** Testo dato **
* * *
Non serio e non buffo, a un anno dall'Armida, dalla Cenerentola e dalla Gazza ladra, a due dal Barbiere di Siviglia e dall'Otello, ma unico esempio con il suo genere biblico a sé, a mezza via fra grande oratorio e opera in musica, tanto nel panorama coevo dei Reali Teatri di Napoli quanto negli attuali repertori lirici in cartello. È il Mosé in Egitto di Gioachino Rossini (nelle foto di Luciano Romano), azione tragico-sacra in tre atti su libretto di Andrea Leone Tottola scritta per la Quaresima dell'anno 1818 e quarto dei nove titoli messi a segno dall'autore negli anni partenopei (1815-1822), quindi non a caso scelto dal Teatro San Carlo per inaugurare l'anno rossiniano (a un secolo e mezzo dalla morte) portandolo nuovamente in scena a 200 anni esatti dalla prima assoluta (stasera, ore 20 e con repliche fino a martedì 20) in parallelo all'inaugurazione (oggi alle ore 18) della bellissima mostra documentale al MeMus dal titolo “Furore napoletano”, a cura del massimo studioso e collezionista del compositore di Pesaro, Sergio Ragni. L’allestimento proposto è quello della Welsh National Opera di quattro anni fa, mai fin qui portato in Italia, a firma del regista David Pountney, con le scene ispirate ai colori di Chagall su realizzazione di Raimund Bauer, con i costumi di Marie-Jeanne Lecca e le luci di Fabrice Kebour.
Di bel pregio il cast, guidato da Carmela Remigio (Elcìa), Alex Esposito (Faraone), Giorgio Giuseppini (Mosè), Christine Rice (Amaltea) ed Enea Scala (Osiride). Sul podio dell'Orchestra della Fondazione e del Coro preparato da Marco Faelli salirà, per la prima volta, il talentuoso quanto estroso violinista e direttore d'orchestra ravennate, classe 1969, Stefano Montanari.
* * *
** Materiale fornito **
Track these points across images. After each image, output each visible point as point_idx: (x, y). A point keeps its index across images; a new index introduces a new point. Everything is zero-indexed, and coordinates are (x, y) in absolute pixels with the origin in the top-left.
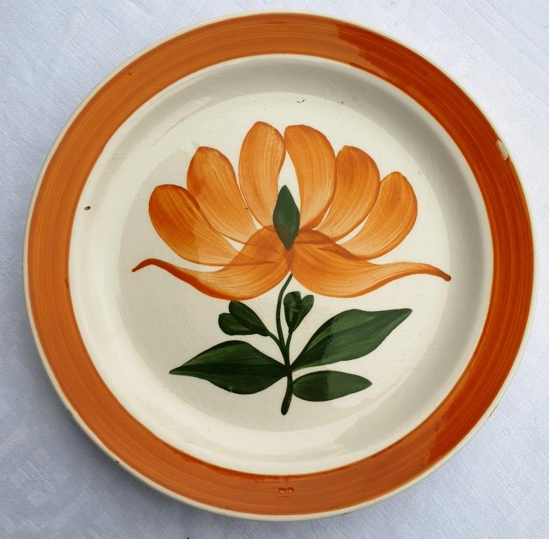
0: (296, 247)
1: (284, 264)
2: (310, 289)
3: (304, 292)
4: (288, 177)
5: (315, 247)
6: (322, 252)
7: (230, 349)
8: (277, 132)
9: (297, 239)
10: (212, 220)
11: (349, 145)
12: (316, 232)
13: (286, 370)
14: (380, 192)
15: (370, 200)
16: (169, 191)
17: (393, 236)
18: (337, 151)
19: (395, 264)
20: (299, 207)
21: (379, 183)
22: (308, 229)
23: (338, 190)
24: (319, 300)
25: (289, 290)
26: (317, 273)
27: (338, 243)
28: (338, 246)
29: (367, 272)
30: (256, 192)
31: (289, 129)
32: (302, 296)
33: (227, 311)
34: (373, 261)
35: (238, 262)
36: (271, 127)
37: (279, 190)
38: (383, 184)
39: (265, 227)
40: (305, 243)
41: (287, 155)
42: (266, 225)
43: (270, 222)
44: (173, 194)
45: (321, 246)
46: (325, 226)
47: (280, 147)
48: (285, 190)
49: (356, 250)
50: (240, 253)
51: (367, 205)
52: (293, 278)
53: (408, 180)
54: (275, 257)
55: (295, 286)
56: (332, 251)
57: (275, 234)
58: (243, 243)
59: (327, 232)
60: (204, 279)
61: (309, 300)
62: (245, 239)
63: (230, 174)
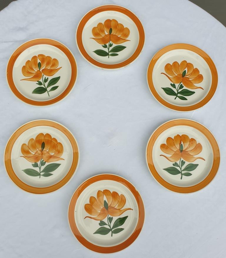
0: (109, 210)
1: (107, 213)
2: (112, 216)
4: (105, 198)
5: (111, 209)
6: (113, 210)
7: (102, 228)
9: (108, 208)
10: (95, 208)
11: (113, 191)
12: (111, 207)
13: (111, 230)
17: (123, 205)
18: (112, 193)
19: (124, 209)
20: (108, 203)
21: (119, 197)
22: (110, 206)
23: (113, 199)
24: (114, 217)
25: (109, 217)
26: (113, 213)
28: (115, 208)
29: (120, 211)
30: (100, 202)
31: (104, 191)
34: (121, 209)
35: (100, 214)
36: (101, 191)
41: (104, 195)
43: (104, 206)
44: (88, 205)
48: (105, 201)
49: (118, 208)
51: (118, 201)
53: (123, 195)
55: (110, 216)
57: (105, 208)
59: (113, 206)
60: (95, 218)
61: (112, 218)
62: (100, 210)
63: (96, 200)
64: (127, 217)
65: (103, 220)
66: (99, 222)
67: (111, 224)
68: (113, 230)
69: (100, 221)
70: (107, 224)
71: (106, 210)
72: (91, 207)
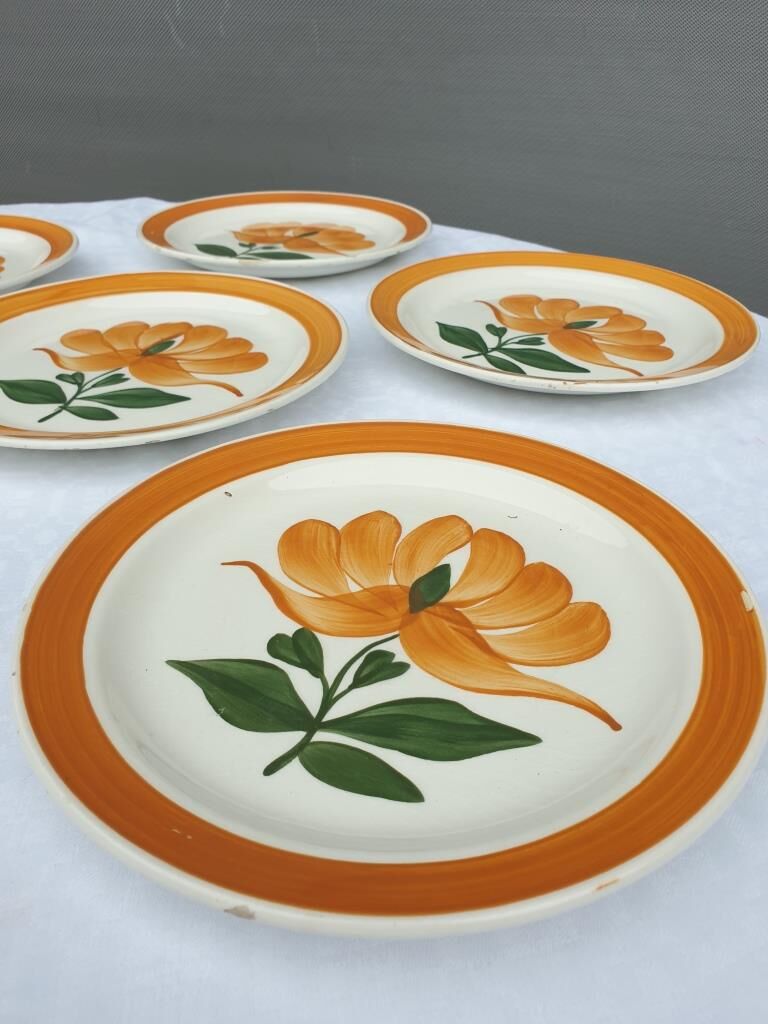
* * *
** Compiti da svolgere **
**a)** Estrai dal testo sul Mosè in Egitto il passo che comincia con "Di bel pregio" e prosegue fino a "1969, Stefano Montanari.".
**b)** Elenca i cantanti del cast nominati nel testo sul Mosè in Egitto, indicando per ciascuno il ruolo che interpreta.
**c)** Fornisci il seguito del testo sul Mosè in Egitto, ripartendo dal punto in cui si ferma.
Il materiale riportato sopra è separato dal testo e va considerato a parte.

** Soluzioni dell'esercizio **
**a)**
Di bel pregio il cast, guidato da Carmela Remigio (Elcìa), Alex Esposito (Faraone), Giorgio Giuseppini (Mosè), Christine Rice (Amaltea) ed Enea Scala (Osiride). Sul podio dell'Orchestra della Fondazione e del Coro preparato da Marco Faelli salirà, per la prima volta, il talentuoso quanto estroso violinista e direttore d'orchestra ravennate, classe 1969, Stefano Montanari.

**b)** Carmela Remigio (Elcìa), Alex Esposito (Faraone), Giorgio Giuseppini (Mosè), Christine Rice (Amaltea), Enea Scala (Osiride).

**c)**
«La mia messinscena - spiega il regista britannico David Pountney - sarà molto semplice, astratta. Non ci sarà il deserto, e il Mar Rosso sarà evocato da rimandi iconografici. Il palcoscenico è sormontato da due grandi muri, uno rosso e uno blu, colori molto intensi che fanno pensare alle cromìe di Chagall. La sua pittura ha raffigurato molti soggetti sacri. Ma ho voluto evocare anche Rothko, i cui contrasti di colore rappresentano l’eterna lotta antagonistica tra due forze, tra il bene e il male. Ma chi stabilisce dove è il bene e dove il male? Per me quest’opera ci parla sempre di un conflitto tra politica e religione».
Storia e religione, patria e amore sullo sfondo della schiavitù e fuga degli Ebrei, fra tenebre e luce. Al buio inizierà infatti l'opera, senza Sinfonia, e in soluzione moderna concentrata sui recitativi, sui pezzi d'assieme e sui pannelli corali in luogo di un canonico primo piano sulle arie. Tenebre non solo in sala e sul palco ma anche in buca dove, già al varo di Cardiff, furono sperimentate le lampade a luci ultraviolette, con partiture evidenziate in giallo fluo e le bacchette luminescenti per il direttore d'orchestra, così come si vedrà anche in questa edizione partenopea.
Una storia che in realtà si interseca con quella dei protagonisti del tempo: Rossini, in qualità di autore e poi direttore dei Teatri di Napoli che, solo dopo la prima rappresentazione, avrebbe aggiunto alla partitura la pagina divenuta emblematica dell'opera tutta, la Preghiera corale al terzo atto "Dal tuo stellato soglio"; quindi Isabella Colbran, voce mitica e sposa futura di Rossini nel ruolo di Elcìa, accanto al tenore Andrea Nozzari (Osiride) e al basso Michele Benedetti (Mosé).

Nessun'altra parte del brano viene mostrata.